CVS Caremark introduced a similar program earlier this year, saying employees who received an annual health screening would avoid paying an additional $600 in the plan year. Both Penn State and CVS stressed they wouldn't have access to the health screening results.
Cincinnati-based Western and Southern Financial charges health-care-premium surcharges to employees with high body mass indices. Midwestern hospital chain Indiana University Health, formerly Clarian Health, announced several years ago that it would deduct money from employees' paychecks for unhealthy behavior, such as being overweight.
In all cases, employees have protested — but that's a good sign, de Brantes says.
"You can give the $50 reward or a membership to the gym, and it will attract those who wanted to do it anyway and see it as free money," he says. "The reason we're hearing so much screaming about this is that it is going to force people to change a behavior, or pay the price, and they resent that. But in the end, compliance toward the desired behavior is far greater."
Studies published by the Association of Psychological Science found that employees felt threatened by wellness programs with penalties, and preferred incentive-based policies.
But both are becoming increasingly widespread, partially because the Patient Protection and Affordable Care Act offers greater incentives for healthy employees.
While more organizations are rewarding rather than punishing, that could begin to change, says Roy Buchinsky, director of wellness for University Hospitals in Cleveland.

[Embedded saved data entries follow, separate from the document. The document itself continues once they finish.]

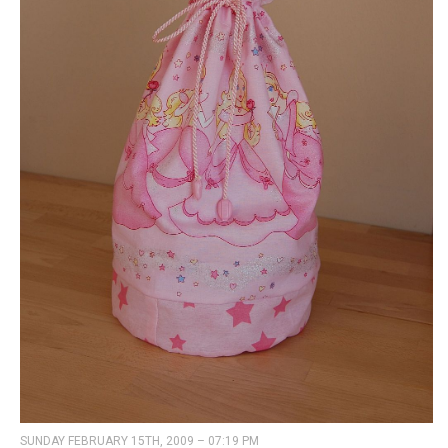
SUNDAY FEBRUARY 15TH, 2009 – 07:19 PM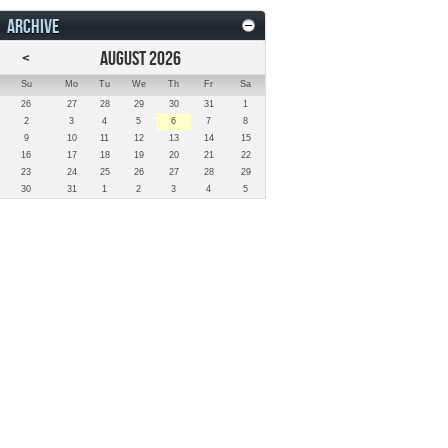
ARCHIVE
<
AUGUST 2026
Su
Mo
Tu
We
Th
Fr
Sa
26
27
28
29
30
31
1
2
3
4
5
6
7
8
9
10
11
12
13
14
15
16
17
18
19
20
21
22
23
24
25
26
27
28
29
30
31
1
2
3
4
5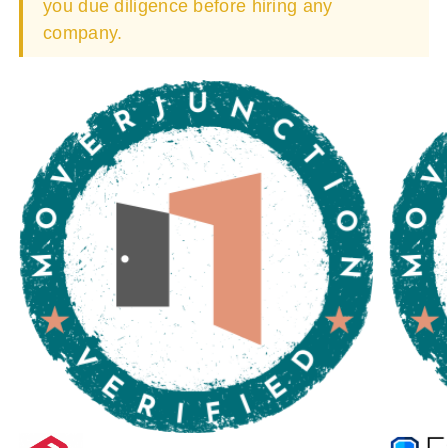
you due diligence before hiring any
company.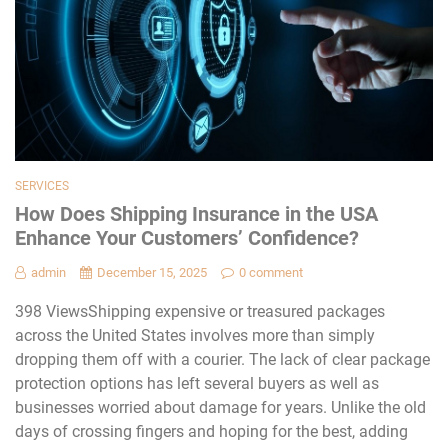
SERVICES
How Does Shipping Insurance in the USA
Enhance Your Customers’ Confidence?
admin
December 15, 2025
0 comment
398 ViewsShipping expensive or treasured packages
across the United States involves more than simply
dropping them off with a courier. The lack of clear package
protection options has left several buyers as well as
businesses worried about damage for years. Unlike the old
days of crossing fingers and hoping for the best, adding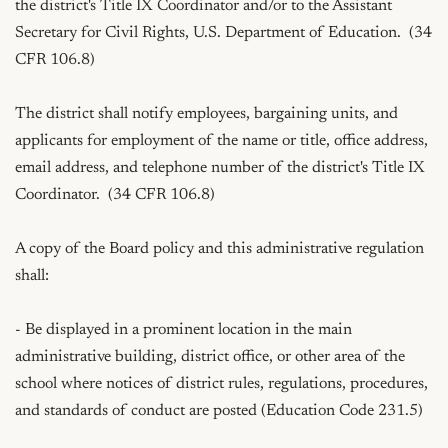
the district's Title IX Coordinator and/or to the Assistant 
Secretary for Civil Rights, U.S. Department of Education.  (34 
CFR 106.8)

The district shall notify employees, bargaining units, and 
applicants for employment of the name or title, office address, 
email address, and telephone number of the district's Title IX 
Coordinator.  (34 CFR 106.8)

A copy of the Board policy and this administrative regulation 
shall:

- Be displayed in a prominent location in the main 
administrative building, district office, or other area of the 
school where notices of district rules, regulations, procedures, 
and standards of conduct are posted (Education Code 231.5)
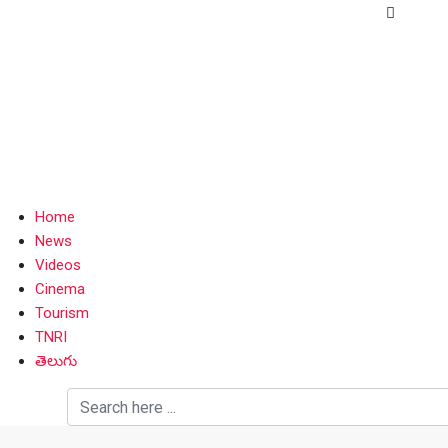
Home
News
Videos
Cinema
Tourism
TNRI
తెలుగు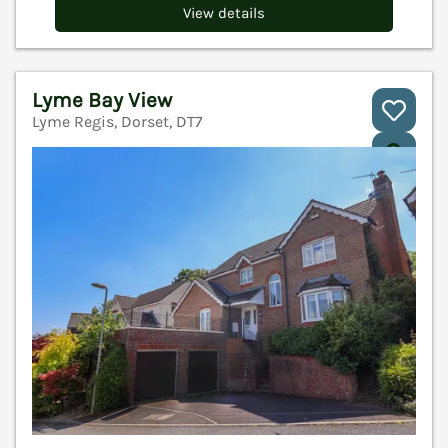
View details
Lyme Bay View
Lyme Regis, Dorset, DT7
V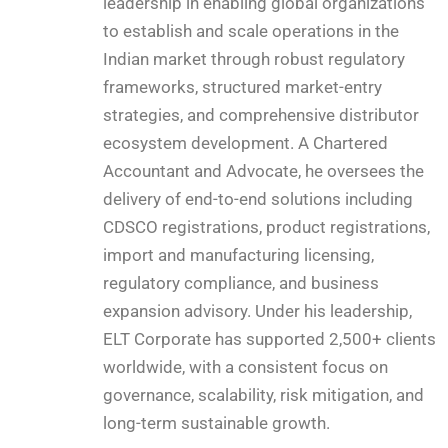
leadership in enabling global organizations
to establish and scale operations in the
Indian market through robust regulatory
frameworks, structured market-entry
strategies, and comprehensive distributor
ecosystem development. A Chartered
Accountant and Advocate, he oversees the
delivery of end-to-end solutions including
CDSCO registrations, product registrations,
import and manufacturing licensing,
regulatory compliance, and business
expansion advisory. Under his leadership,
ELT Corporate has supported 2,500+ clients
worldwide, with a consistent focus on
governance, scalability, risk mitigation, and
long-term sustainable growth.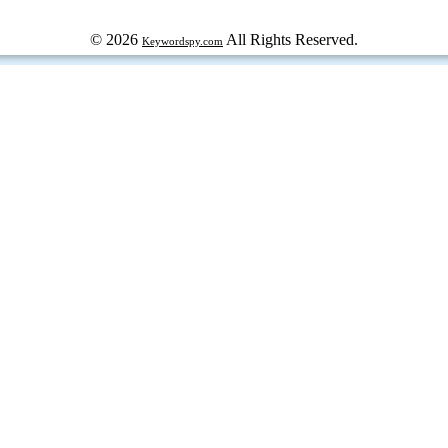
© 2026
All Rights Reserved.
Keywordspy.com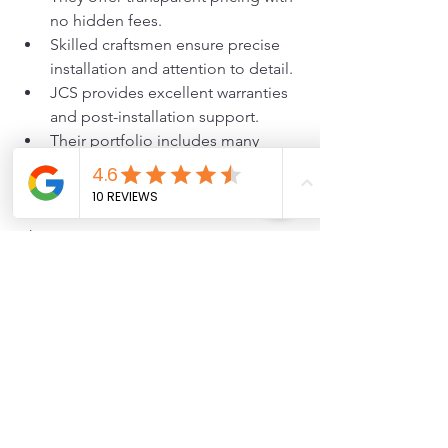
no hidden fees.
Skilled craftsmen ensure precise 
installation and attention to detail.
JCS provides excellent warranties 
and post-installation support.
Their portfolio includes many 
satisfied customers with beautiful 
20 by 20 decks.
Choosing JCS means investing in a 
deck that adds value and enjoyment to 
your home for years.
2026
Deck Build
cost
Deck Costs and Pricing
Deck Trends and Ideas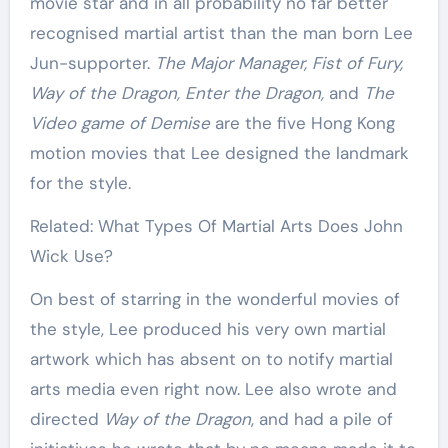
movie star and in all probability no far better
recognised martial artist than the man born Lee
Jun-supporter.
The Major Manager, Fist of Fury,
Way of the Dragon, Enter the Dragon,
and
The
Video game of Demise
are the five Hong Kong
motion movies that Lee designed the landmark
for the style.
Related: What Types Of Martial Arts Does John
Wick Use?
On best of starring in the wonderful movies of
the style, Lee produced his very own martial
artwork which has absent on to notify martial
arts media even right now. Lee also wrote and
directed
Way of the Dragon
, and had a pile of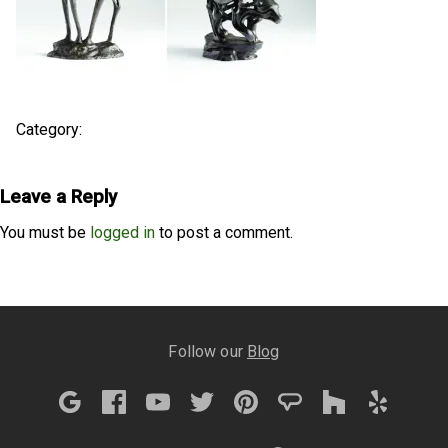
Category:
Leave a Reply
You must be
logged in
to post a comment.
Follow our
Blog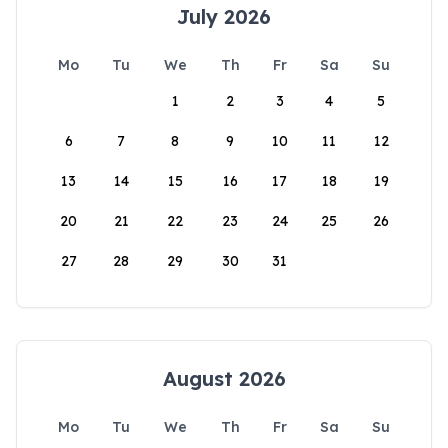
July 2026
Mo
Tu
We
Th
Fr
Sa
Su
1
2
3
4
5
6
7
8
9
10
11
12
13
14
15
16
17
18
19
20
21
22
23
24
25
26
27
28
29
30
31
August 2026
Mo
Tu
We
Th
Fr
Sa
Su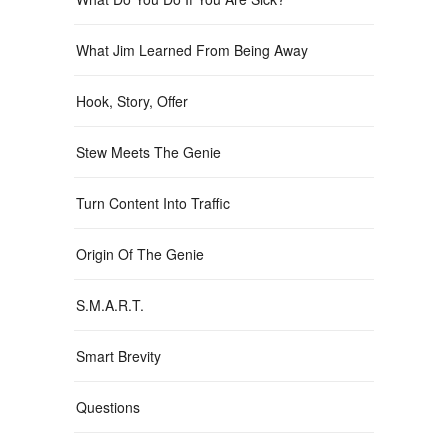
What Jim Learned From Being Away
Hook, Story, Offer
Stew Meets The Genie
Turn Content Into Traffic
Origin Of The Genie
S.M.A.R.T.
Smart Brevity
Questions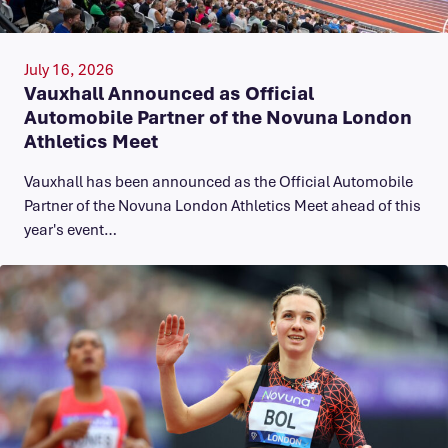
July 16, 2026
Vauxhall Announced as Official
Automobile Partner of the Novuna London
Athletics Meet
Vauxhall has been announced as the Official Automobile
Partner of the Novuna London Athletics Meet ahead of this
year's event…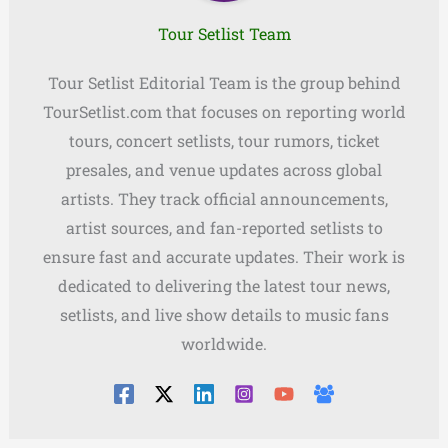
Tour Setlist Team
Tour Setlist Editorial Team is the group behind
TourSetlist.com that focuses on reporting world
tours, concert setlists, tour rumors, ticket
presales, and venue updates across global
artists. They track official announcements,
artist sources, and fan-reported setlists to
ensure fast and accurate updates. Their work is
dedicated to delivering the latest tour news,
setlists, and live show details to music fans
worldwide.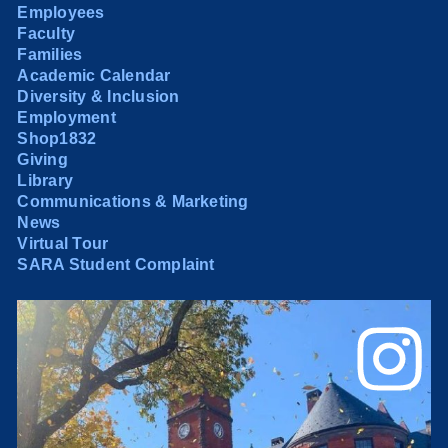
Employees
Faculty
Families
Academic Calendar
Diversity & Inclusion
Employment
Shop1832
Giving
Library
Communications & Marketing
News
Virtual Tour
SARA Student Complaint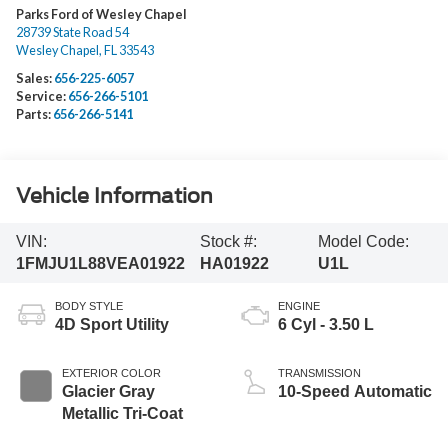
Parks Ford of Wesley Chapel
28739 State Road 54
Wesley Chapel
,
FL
33543
Sales:
656-225-6057
Service:
656-266-5101
Parts:
656-266-5141
Vehicle Information
VIN:
Stock #:
Model Code:
1FMJU1L88VEA01922
HA01922
U1L
BODY STYLE
ENGINE
4D Sport Utility
6 Cyl - 3.50 L
EXTERIOR COLOR
TRANSMISSION
Glacier Gray
10-Speed Automatic
Metallic Tri-Coat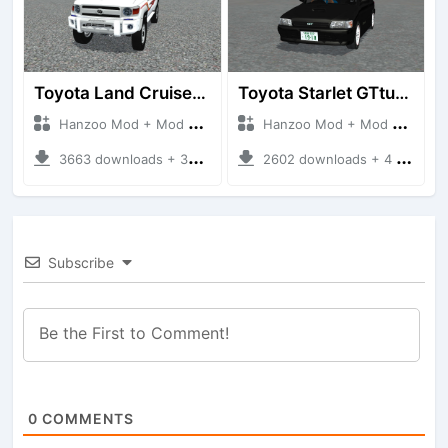
Toyota Land Cruiser LC76 4WD
Toyota Starlet GTturbo (EP82)
Hanzoo Mod + Mod Bussid Cars
Hanzoo Mod + Mod Bussid Cars
3663 downloads + 38 MB
2602 downloads + 4 MB
Subscribe
0
COMMENTS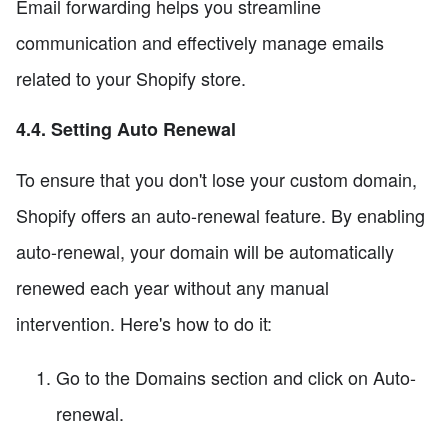
Email forwarding helps you streamline
communication and effectively manage emails
related to your Shopify store.
4.4. Setting Auto Renewal
To ensure that you don't lose your custom domain,
Shopify offers an auto-renewal feature. By enabling
auto-renewal, your domain will be automatically
renewed each year without any manual
intervention. Here's how to do it:
Go to the Domains section and click on Auto-
renewal.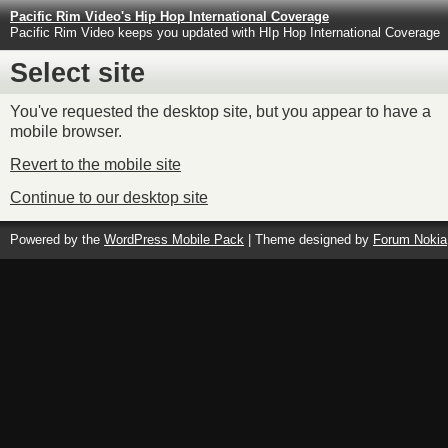
Pacific Rim Video's Hip Hop International Coverage
Pacific Rim Video keeps you updated with HIp Hop International Coverage
Select site
You've requested the desktop site, but you appear to have a
mobile browser.
Revert to the mobile site
Continue to our desktop site
Powered by the
WordPress Mobile Pack
| Theme designed by
Forum Nokia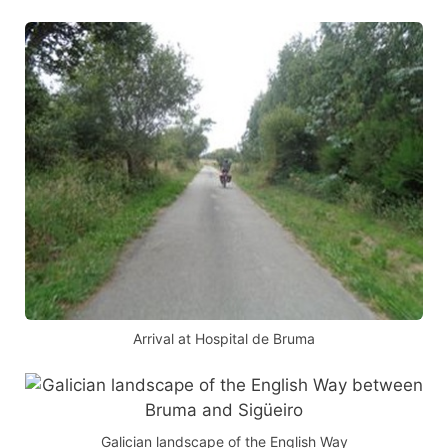
Arrival at Hospital de Bruma
Galician landscape of the English Way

"If you can prevent your employees from requiring care, you can save money," he said. "They will do what they need to for people who are less motivated, and that may mean lighting a fire underneath them."
But while employers institute wellness programs to comply with the Patient Protection and Affordable Care Act, they might run afoul of other federal laws, notes Susan Lessack, a partner at law firm Pepper Hamilton. The Equal Employment Opportunity Commission has yet to issue any guidance under the Americans with Disabilities Act on whether, and to what extent, participation rewards — or penalties for non-participation — are lawful.